| READING TEXT |
We have been interviewing for an additional associate, possibly 2, and a couple of interns for the summer. So much of my time the last couple of weeks has been spent talking to candidates about compensation, benefits, general policies, our hiring process, and answering questions on these and other topics. After my most recent HR experiences, it was difficult to resist the urge to ask each and every one of them about his/her relationship with the parental units. Fortunately I am a professional; I avoided asking about their family and probing for signs of helicopter parenting.
Today I met with the senior associates and partners regarding candidates, interviews, and who we would like to meet with a second time. I hear a lot of “if only” qualifiers regarding experience, attitude, compensation, and personality and potential fit within the office. In this context it is not negative so much as part of the reality of good, if imperfect candidates. The way the term kept coming up in the context of our evaluations made me smile inside.

| EXCERPTED DATA |

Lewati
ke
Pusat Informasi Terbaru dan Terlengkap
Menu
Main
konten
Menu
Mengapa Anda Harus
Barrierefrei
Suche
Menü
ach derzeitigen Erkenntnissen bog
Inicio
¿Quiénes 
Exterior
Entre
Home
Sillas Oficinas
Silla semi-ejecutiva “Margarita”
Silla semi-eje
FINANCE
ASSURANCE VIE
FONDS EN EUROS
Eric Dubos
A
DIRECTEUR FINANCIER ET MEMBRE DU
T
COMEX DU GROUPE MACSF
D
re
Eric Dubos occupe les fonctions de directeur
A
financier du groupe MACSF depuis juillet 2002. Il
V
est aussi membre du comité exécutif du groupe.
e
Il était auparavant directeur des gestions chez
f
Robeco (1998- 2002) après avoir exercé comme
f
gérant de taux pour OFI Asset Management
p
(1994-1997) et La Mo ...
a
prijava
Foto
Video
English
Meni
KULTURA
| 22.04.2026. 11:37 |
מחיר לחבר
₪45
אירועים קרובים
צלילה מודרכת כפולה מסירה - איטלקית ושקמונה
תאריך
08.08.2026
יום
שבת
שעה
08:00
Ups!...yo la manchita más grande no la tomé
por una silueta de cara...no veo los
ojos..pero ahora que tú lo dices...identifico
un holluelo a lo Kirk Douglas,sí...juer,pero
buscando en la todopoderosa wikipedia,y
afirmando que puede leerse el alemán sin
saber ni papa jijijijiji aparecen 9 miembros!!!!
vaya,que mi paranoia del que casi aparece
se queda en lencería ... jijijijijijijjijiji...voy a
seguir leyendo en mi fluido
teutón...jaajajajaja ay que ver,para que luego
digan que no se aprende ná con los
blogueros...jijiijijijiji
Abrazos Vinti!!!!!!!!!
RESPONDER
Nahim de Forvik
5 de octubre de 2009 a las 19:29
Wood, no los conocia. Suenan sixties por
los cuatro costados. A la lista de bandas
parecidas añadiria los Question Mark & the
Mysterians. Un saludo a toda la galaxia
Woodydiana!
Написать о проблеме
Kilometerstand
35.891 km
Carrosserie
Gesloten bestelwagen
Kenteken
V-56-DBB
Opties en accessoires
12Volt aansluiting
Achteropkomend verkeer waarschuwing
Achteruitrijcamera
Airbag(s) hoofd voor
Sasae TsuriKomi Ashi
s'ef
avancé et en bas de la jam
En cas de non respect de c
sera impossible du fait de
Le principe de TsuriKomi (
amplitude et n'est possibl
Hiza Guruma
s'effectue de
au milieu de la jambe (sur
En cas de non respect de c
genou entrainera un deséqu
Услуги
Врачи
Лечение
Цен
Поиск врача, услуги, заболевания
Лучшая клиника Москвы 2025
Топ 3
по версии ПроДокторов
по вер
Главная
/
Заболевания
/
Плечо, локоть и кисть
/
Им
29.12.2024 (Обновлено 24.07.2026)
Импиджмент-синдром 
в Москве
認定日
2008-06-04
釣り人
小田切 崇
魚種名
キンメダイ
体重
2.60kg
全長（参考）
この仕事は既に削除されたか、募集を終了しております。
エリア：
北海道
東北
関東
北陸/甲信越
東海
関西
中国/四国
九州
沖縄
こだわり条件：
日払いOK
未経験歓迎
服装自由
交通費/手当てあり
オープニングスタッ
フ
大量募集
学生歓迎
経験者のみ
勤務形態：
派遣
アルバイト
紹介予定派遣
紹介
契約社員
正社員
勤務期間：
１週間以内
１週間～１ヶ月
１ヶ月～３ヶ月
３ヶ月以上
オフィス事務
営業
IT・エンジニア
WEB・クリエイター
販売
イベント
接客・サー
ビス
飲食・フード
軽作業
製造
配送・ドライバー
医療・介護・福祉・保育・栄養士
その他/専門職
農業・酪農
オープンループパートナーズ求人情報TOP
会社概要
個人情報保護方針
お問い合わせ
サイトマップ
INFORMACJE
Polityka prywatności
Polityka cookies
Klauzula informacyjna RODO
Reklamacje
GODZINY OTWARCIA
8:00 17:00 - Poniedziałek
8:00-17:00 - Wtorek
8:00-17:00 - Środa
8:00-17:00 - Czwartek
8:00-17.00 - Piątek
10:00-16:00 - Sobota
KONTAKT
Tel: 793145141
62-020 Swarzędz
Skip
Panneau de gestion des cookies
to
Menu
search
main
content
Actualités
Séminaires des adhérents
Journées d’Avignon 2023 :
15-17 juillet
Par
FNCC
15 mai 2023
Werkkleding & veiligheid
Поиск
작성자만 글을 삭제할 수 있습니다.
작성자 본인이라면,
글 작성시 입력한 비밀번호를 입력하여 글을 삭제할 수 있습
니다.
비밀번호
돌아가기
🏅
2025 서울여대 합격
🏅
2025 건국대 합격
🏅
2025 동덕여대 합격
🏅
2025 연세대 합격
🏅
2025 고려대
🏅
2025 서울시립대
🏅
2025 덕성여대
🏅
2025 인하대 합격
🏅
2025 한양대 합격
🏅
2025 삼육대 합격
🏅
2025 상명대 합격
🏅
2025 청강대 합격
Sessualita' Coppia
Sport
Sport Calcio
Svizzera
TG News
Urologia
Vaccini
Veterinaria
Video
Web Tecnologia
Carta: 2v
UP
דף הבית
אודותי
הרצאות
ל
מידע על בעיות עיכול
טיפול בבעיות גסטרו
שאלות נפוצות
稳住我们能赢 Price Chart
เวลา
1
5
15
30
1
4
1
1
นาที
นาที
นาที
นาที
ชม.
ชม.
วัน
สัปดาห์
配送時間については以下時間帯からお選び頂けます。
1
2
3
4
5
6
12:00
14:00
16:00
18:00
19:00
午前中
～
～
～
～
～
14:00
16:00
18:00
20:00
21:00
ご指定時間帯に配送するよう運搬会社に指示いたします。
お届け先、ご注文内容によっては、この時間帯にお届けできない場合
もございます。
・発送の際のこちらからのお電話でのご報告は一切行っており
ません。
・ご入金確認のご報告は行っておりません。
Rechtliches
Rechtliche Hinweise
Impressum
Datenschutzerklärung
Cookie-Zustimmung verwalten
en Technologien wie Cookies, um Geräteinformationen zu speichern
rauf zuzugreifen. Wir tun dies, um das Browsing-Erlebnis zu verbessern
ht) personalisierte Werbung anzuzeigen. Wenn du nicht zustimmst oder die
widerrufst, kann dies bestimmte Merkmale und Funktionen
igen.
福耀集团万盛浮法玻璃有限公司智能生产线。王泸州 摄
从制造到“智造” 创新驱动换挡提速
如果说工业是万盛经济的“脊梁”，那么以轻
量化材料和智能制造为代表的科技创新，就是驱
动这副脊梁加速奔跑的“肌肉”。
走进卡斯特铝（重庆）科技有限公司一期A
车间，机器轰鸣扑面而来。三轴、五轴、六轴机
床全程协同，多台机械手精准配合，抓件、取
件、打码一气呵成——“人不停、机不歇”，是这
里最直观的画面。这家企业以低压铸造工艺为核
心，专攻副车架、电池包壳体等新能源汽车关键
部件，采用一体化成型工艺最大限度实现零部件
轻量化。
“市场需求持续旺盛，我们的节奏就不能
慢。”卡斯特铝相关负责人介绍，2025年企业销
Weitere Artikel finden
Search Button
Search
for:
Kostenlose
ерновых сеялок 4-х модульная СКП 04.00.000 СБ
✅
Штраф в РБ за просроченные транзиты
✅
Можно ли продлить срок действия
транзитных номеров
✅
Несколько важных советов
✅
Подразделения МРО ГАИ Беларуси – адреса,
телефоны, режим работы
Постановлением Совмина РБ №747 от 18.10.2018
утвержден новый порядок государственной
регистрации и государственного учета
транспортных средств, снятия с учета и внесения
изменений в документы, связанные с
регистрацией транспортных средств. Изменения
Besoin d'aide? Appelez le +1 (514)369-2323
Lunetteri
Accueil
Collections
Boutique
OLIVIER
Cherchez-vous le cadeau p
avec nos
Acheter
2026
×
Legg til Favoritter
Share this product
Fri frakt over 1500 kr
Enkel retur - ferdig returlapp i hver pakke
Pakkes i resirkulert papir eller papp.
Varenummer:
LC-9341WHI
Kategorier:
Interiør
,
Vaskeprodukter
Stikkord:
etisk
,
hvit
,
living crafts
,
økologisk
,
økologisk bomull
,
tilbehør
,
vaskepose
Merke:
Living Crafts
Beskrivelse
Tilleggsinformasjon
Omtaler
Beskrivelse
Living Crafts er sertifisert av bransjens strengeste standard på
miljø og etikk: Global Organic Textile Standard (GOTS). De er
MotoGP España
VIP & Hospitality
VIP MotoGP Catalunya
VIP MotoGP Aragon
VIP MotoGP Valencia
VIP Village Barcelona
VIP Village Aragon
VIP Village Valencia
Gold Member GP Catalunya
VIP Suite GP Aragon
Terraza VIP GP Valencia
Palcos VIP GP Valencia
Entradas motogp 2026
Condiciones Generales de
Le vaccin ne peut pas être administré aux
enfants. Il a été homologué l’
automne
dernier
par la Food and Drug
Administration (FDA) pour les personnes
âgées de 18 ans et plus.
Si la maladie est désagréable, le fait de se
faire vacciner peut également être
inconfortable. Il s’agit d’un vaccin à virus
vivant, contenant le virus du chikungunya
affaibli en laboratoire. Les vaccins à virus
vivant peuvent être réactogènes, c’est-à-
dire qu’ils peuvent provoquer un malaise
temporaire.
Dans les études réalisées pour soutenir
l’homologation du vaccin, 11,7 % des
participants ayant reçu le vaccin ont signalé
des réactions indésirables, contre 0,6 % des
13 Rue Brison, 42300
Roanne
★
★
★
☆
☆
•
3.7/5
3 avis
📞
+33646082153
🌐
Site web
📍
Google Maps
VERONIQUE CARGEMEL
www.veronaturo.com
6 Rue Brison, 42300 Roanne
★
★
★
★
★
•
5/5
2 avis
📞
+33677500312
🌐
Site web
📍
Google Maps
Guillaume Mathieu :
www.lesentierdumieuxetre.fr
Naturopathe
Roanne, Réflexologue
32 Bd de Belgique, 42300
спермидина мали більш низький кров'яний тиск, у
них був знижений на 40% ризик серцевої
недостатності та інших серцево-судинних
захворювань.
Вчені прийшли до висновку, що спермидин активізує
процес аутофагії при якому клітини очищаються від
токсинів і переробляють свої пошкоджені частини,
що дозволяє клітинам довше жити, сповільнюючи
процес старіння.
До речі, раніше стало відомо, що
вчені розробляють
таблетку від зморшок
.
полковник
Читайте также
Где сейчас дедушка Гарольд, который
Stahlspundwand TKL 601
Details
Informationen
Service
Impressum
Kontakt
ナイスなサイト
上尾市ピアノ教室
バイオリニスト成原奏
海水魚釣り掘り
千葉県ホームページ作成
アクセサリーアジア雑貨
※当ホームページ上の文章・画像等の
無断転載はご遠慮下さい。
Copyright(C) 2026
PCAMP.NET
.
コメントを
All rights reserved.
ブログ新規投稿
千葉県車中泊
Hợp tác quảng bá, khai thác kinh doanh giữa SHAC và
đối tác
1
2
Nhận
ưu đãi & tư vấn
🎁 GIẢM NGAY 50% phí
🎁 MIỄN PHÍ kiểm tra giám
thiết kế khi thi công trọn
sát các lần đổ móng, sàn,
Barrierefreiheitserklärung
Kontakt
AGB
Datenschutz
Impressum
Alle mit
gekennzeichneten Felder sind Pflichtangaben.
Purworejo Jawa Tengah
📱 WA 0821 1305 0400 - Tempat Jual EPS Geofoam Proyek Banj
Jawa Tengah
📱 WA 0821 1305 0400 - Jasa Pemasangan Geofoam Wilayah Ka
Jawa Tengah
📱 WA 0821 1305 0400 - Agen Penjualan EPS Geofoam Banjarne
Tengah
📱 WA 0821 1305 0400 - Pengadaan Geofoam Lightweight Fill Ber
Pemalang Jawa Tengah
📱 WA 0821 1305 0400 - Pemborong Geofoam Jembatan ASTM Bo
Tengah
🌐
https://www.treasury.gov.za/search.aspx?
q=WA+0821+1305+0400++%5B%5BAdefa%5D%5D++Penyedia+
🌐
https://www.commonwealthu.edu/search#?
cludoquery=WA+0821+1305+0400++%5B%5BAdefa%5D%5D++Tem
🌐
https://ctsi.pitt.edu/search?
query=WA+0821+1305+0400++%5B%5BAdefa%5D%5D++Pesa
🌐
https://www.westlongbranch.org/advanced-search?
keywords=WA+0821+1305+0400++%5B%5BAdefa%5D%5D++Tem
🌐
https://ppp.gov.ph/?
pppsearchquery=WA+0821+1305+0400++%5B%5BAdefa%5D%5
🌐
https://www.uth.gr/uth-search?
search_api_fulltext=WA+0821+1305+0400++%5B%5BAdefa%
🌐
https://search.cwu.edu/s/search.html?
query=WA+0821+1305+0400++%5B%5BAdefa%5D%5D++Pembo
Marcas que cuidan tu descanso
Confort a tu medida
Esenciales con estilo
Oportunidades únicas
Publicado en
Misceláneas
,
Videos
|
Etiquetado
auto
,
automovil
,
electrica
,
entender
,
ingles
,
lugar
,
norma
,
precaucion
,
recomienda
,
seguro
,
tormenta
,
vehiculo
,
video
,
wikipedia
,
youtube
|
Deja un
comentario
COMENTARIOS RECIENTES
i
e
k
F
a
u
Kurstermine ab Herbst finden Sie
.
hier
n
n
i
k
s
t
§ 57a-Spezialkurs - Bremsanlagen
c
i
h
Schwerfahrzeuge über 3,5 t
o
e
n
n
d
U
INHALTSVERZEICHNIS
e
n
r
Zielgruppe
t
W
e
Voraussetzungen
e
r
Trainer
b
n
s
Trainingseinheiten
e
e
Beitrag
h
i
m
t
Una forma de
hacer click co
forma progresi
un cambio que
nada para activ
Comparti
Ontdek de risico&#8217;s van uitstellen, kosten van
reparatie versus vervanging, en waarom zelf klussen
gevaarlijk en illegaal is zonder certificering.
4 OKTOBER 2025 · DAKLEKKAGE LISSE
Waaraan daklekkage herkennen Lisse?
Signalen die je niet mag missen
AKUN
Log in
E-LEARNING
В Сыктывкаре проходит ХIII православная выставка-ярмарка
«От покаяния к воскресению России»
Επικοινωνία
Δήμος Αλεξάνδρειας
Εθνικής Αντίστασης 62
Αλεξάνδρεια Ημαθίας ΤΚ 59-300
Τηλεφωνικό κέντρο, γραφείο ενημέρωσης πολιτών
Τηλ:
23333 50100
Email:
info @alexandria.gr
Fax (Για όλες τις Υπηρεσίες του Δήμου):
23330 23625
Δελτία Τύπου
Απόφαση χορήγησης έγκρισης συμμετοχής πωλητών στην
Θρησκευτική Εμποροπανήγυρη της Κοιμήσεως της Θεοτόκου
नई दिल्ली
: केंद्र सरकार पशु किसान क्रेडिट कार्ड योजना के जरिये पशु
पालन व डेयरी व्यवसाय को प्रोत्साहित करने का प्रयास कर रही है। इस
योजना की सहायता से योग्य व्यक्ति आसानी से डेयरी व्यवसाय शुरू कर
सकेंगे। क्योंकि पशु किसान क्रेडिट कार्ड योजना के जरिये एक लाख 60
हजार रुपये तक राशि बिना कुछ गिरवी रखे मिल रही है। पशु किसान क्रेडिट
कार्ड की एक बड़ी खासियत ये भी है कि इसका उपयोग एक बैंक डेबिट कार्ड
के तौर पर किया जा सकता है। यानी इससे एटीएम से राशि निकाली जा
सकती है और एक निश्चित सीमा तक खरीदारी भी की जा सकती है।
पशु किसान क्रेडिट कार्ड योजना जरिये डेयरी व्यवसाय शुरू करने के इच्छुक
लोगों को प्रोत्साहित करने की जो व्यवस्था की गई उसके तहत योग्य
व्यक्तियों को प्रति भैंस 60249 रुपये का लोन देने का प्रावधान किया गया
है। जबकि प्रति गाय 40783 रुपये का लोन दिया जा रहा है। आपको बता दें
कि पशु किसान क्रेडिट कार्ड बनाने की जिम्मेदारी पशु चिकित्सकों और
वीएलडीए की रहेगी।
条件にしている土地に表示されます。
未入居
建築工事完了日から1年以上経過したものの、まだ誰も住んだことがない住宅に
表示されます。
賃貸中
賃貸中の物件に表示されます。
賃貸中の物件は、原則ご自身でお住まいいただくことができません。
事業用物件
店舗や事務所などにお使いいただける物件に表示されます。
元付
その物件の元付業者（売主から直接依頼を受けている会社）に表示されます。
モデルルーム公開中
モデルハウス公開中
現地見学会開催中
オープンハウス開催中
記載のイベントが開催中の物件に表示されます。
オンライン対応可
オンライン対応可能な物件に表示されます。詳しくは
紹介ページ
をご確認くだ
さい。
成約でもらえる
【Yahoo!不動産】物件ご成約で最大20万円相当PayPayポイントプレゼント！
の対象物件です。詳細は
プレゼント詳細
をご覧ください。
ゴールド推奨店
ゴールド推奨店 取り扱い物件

| WHAT YOU NEED TO DO |
1 – In the interviewing text, what did the writer avoid asking the candidates about?
2 – Carry the interviewing text forward from its last sentence.
The entries have nothing to do with this.

| ANSWERS TO THIS EXERCISE |
1 – Their family and signs of helicopter parenting.

2 –
Yesterday I met with RD to talk about my latest dietary sins and omissions. Actually, I am not sinning terribly, but I have been trying to expand the list of vegetables and foods I will consume and not doing such a swell job with it. RD did the equivalent of a professional eye roll – if I don’t like something, then there is no need to eat it. With his encouragement, I am good to go on with whatever proteins and vegetables and grains I enjoy as I wish. The important thing is eating more protein, of course, but not at the expense of eating food that tastes like crap to me and then turning around and eating crap food just because. Am I self-sabotaging? Probably not. Probably I am just trying to be more adventurous without a backup plan. If only I liked a broader variety of foods I would not be a picky eater. But I am, so I should just suck it up and make the best of the palate I possess right now. May e it expands, or maybe I am stuck with the tastebuds of your average 4 year old. All is well.
My head tends to get into more trouble with the rigidity of concepts like “should” and “if only” and their negative connotations. TM has suggested reframing negative girl’s bleating into positive thoughts and experiences, hence my going through practice this morning with my little mental game to keep pushing along with fatigue and through things I enjoy less than others. Thus far, with negative girl safely ensconced in her box, I can continue working and get through. While life would be so much simpler, easier if only I could silence or at least keep negative girl contained, she has been a constant staple in my head and my life. Exorcising her is unlikely to ever happen completely; containing her is the best I can hope for right now.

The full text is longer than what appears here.